What is needed -
Can you copy the forum thread below about finding Tex-Mex food in Dubai, word for word, from "Good luck... I" to "for quite cheap."?

(Provided passage)

Tex-Mex is going to be difficult to find of same quality... 

I have lived all over the world and ate in more "Mexican" restaurants than I could remember, none as good as anything as simple as Papasito's or Chuy's

So bring some of that, and I will help you to locate anything you need in Dubai :thumb:


----------



## xpatusa (May 8, 2010)

ccr said:


> Tex-Mex is going to be difficult to find of same quality...
> 
> I have lived all over the world and ate in more "Mexican" restaurants than I could remember, none as good as anything as simple as Papasito's or Chuy's
> 
> So bring some of that, and I will help you to locate anything you need in Dubai :thumb:


DITTO!!
Maybe just some enchilada sauce in a jar.
please...:hungry:


----------



## Seabee (Jul 15, 2010)

You can get the sauces (enchilada, taco, chunky salsa) and jalapenos etc here in the supermarkets...and of course a reasonable choice of fresh chillis. I'm so disappointed with all the so-called Mexican food I've found in restaurants that I've given up and I make my own.


----------



## Jynxgirl (Nov 27, 2009)

Good luck... I would give my left kidney for any Texas food! Heck, for anything authentic outside of indian or arabic food. 

Keep copies of everything. I keep a copy in my email so that I can pull it up if I should need and print or get info off of. 

If your not familiar with the british way of building roads, get a gps if your going to be driving. It will save alot of time being absolutly lost to go only 500 ft of you very well will want to go but can not as there are no lefts. 

If you have a phone that is locked to a network, bring it. They will unlock it here for quite cheap.

(End Provided passage)
(Record extracts)

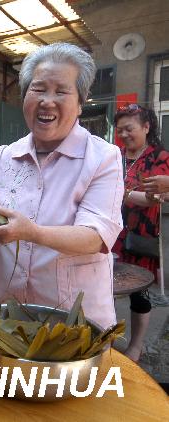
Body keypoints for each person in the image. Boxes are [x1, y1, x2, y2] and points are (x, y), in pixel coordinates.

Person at [0, 42, 124, 330]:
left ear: (80, 103)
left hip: (72, 319)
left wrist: (31, 232)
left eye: (61, 91)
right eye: (38, 89)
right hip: (8, 311)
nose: (47, 101)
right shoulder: (5, 156)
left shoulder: (103, 157)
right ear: (24, 96)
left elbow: (96, 237)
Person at [112, 104, 169, 362]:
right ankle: (105, 337)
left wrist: (121, 193)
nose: (123, 135)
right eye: (120, 130)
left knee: (139, 293)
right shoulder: (115, 155)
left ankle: (136, 345)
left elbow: (154, 197)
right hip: (112, 233)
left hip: (140, 235)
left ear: (146, 127)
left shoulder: (159, 157)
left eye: (129, 129)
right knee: (105, 288)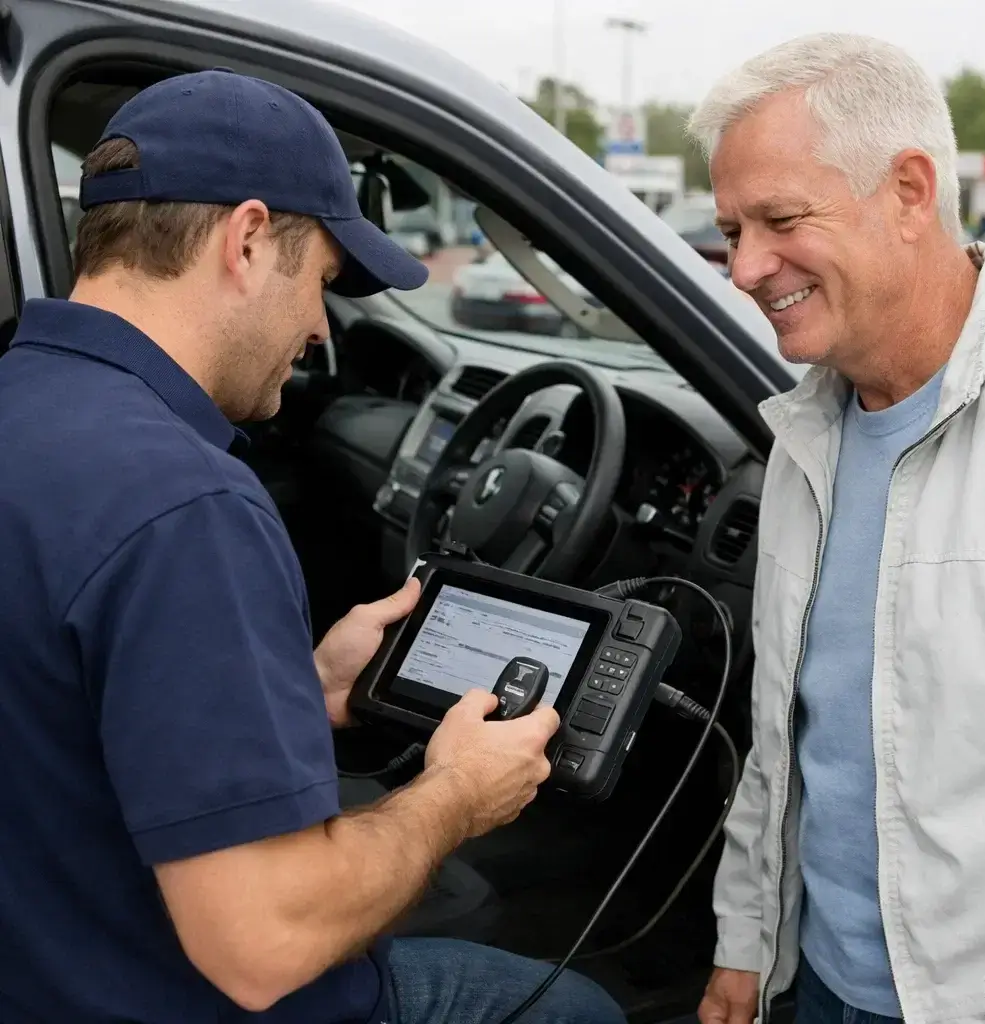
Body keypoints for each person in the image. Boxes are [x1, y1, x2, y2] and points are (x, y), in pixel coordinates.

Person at [0, 69, 627, 1024]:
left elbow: (59, 707)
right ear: (247, 239)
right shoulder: (185, 504)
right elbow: (266, 943)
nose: (316, 328)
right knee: (577, 1007)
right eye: (323, 281)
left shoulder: (25, 410)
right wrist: (457, 791)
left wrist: (293, 687)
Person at [684, 32, 985, 1024]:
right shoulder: (806, 431)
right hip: (816, 985)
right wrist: (744, 947)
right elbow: (785, 740)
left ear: (910, 190)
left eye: (779, 219)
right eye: (732, 230)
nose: (743, 267)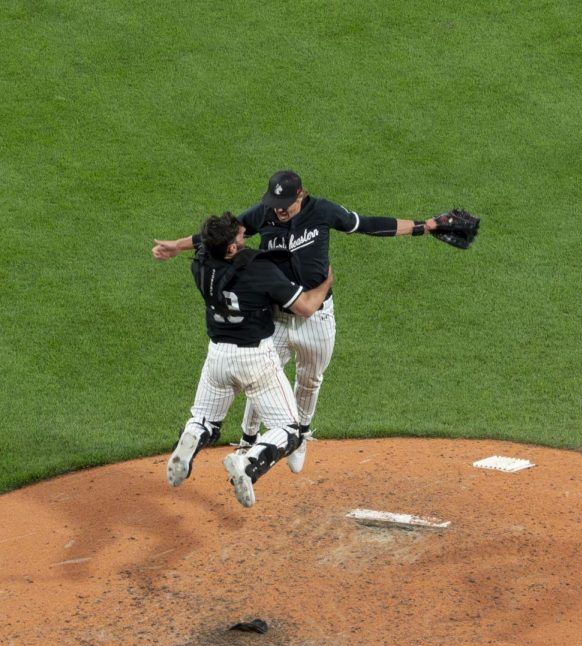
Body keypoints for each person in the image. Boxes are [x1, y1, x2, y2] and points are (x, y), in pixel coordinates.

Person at [152, 170, 442, 473]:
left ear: (300, 194)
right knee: (260, 381)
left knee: (311, 379)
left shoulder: (322, 211)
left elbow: (369, 225)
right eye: (275, 201)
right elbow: (220, 236)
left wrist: (425, 227)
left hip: (317, 319)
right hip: (278, 316)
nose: (278, 208)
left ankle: (300, 436)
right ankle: (248, 441)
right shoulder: (263, 213)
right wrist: (178, 244)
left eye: (285, 202)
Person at [166, 211, 334, 508]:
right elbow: (307, 307)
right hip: (255, 360)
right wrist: (325, 282)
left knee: (204, 420)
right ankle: (249, 463)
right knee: (290, 431)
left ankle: (191, 439)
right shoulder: (259, 272)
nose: (245, 237)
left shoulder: (201, 265)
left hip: (217, 356)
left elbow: (203, 243)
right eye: (240, 237)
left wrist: (176, 246)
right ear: (231, 249)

(End Record extracts)

Result of the exercise -
Good luck... I would give my left kidney for any Texas food! Heck, for anything authentic outside of indian or arabic food. 

Keep copies of everything. I keep a copy in my email so that I can pull it up if I should need and print or get info off of. 

If your not familiar with the british way of building roads, get a gps if your going to be driving. It will save alot of time being absolutly lost to go only 500 ft of you very well will want to go but can not as there are no lefts. 

If you have a phone that is locked to a network, bring it. They will unlock it here for quite cheap.